I keep waking up expecting to be back in bed beside him, or to feel his touch on my shoulder, or to smell his comforting scent as he wraps me in his arms. Instead, I’ve felt other men’s hands on my wrists, leading me from this room to the bathroom, and then back to this chair to be tied up again like some kind of criminal.
Did Taylor’s mission fail?
Have I been captured by a competing cartel?
When he removed the gag from my mouth, I didn’t scream. I was terrified, and although he’d admitted to lying to me, I wanted to believe him. I wanted it so badly. The ache in my heart was unbearable, and I was desperately clinging to any hope that he might still actually be the man I fell in love with.
As terrified as I was, and as betrayed as I felt, my love for him overpowered everything, and I told him I forgave him. I told him I would never speak of what happened, what he was about to do, and that as long as we were together, I would be happy.
He smiled. I cried. We kissed. We made love. And then he took his gun and went downstairs.

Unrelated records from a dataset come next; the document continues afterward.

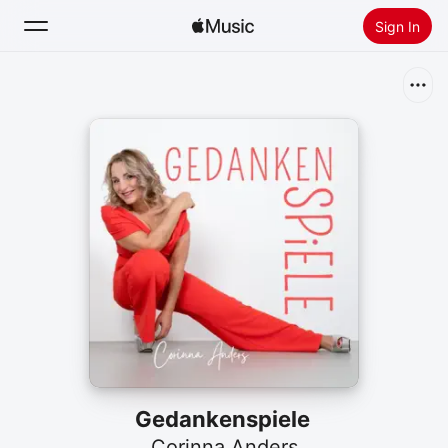
Sign In
Search
Home
New
Install Apple Music
Radio
Gedankenspiele
Corinna Anders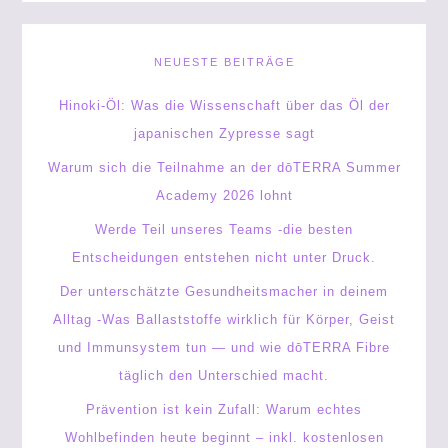
NEUESTE BEITRÄGE
Hinoki-Öl: Was die Wissenschaft über das Öl der
japanischen Zypresse sagt
Warum sich die Teilnahme an der dōTERRA Summer
Academy 2026 lohnt
Werde Teil unseres Teams -die besten
Entscheidungen entstehen nicht unter Druck.
Der unterschätzte Gesundheitsmacher in deinem
Alltag -Was Ballaststoffe wirklich für Körper, Geist
und Immunsystem tun — und wie dōTERRA Fibre
täglich den Unterschied macht.
Prävention ist kein Zufall: Warum echtes
Wohlbefinden heute beginnt – inkl. kostenlosen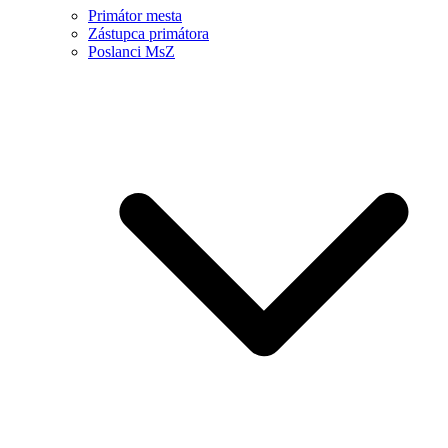
Primátor mesta
Zástupca primátora
Poslanci MsZ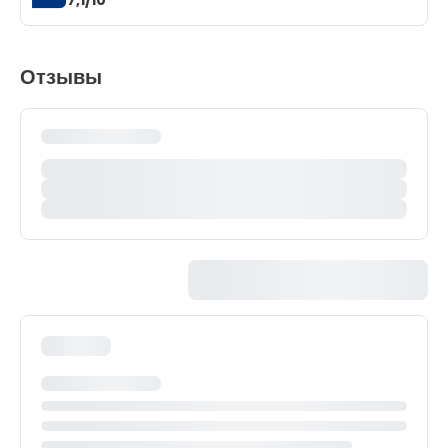
Отзывы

And that was the last I saw of him.
Less than an hour later, a group of men burst in, threw this bag over my face, and carried me to a car, and I was driven away.
“Will someone tell me what’s going on!?” I howl, the force of my scream burning my throat and lungs. “Where the hell am I!?”
I realize now that I made the wrong decision.
I never should have kept my mouth shut.
I know nothing of the spy world, but I’m starting to realize I’ve been played. I’m just a single cog in the larger machine of his plan, and he never meant anything he said to me. He never loved me. He simply used me for sex and to get to my uncle. And that’s it.
He’s not coming back to save me.
I’m on my own now.
And as tears begin to spill from my eyes and wet the cloth draped over my face, I feel my heart begin to break.
“Ryder…” I weep.
I shouldn’t cry. I shouldn’t be sad about him not being here to save me, to protect me like he said was his mission in life. But I am.
I’m lower than I’ve ever been in my life.
Being cheated on is nothing compared to this brutal, icy betrayal.
I let myself believe he was for real. I let myself love him without constraint, and truly believed he loved me back. Every time I looked at him, I felt serene, tranquil, cherished. I was in love with his every touch, the way his words felt when he spoke to me and how he held me like I was the most important thing in his life. And the way he gazed into my eyes with such intensity made my heart feel full and alive.
Now it’s just empty. I’m empty.
“Hey!” I scream again. “Get me the fuck out of here!”
A harsh screech of metal pierces my ears as a door opens somewhere, flooding whatever room I’m in with a harsh light that nearly penetrates my head covering. I hear the strong sound of footsteps approaching and try not to panic.
“Miss Rodriguez,” a gruff male voice growls. “What is your association with the man known as Taylor Jordan?”
“Taylor Jordan?” I reply defiantly. “Never heard of him.”
Why am I still protecting him? I have no rational reason to. Not after what he’s done to me.
That’s a silly question for me to ask myself, however. I know the answer.
I still love him.
“Don’t lie to us!” another man snaps. “We know you were seeing each other. We need you tell us his whereaboutsnow!”
“Go to hell!” I snap back. Their voices sound American. Definitely not Mexican, which lowers the likelihood of them being cartel goons. I decide to take a risk. “You can’t hold me here! I know my rights! Get me my phone call!”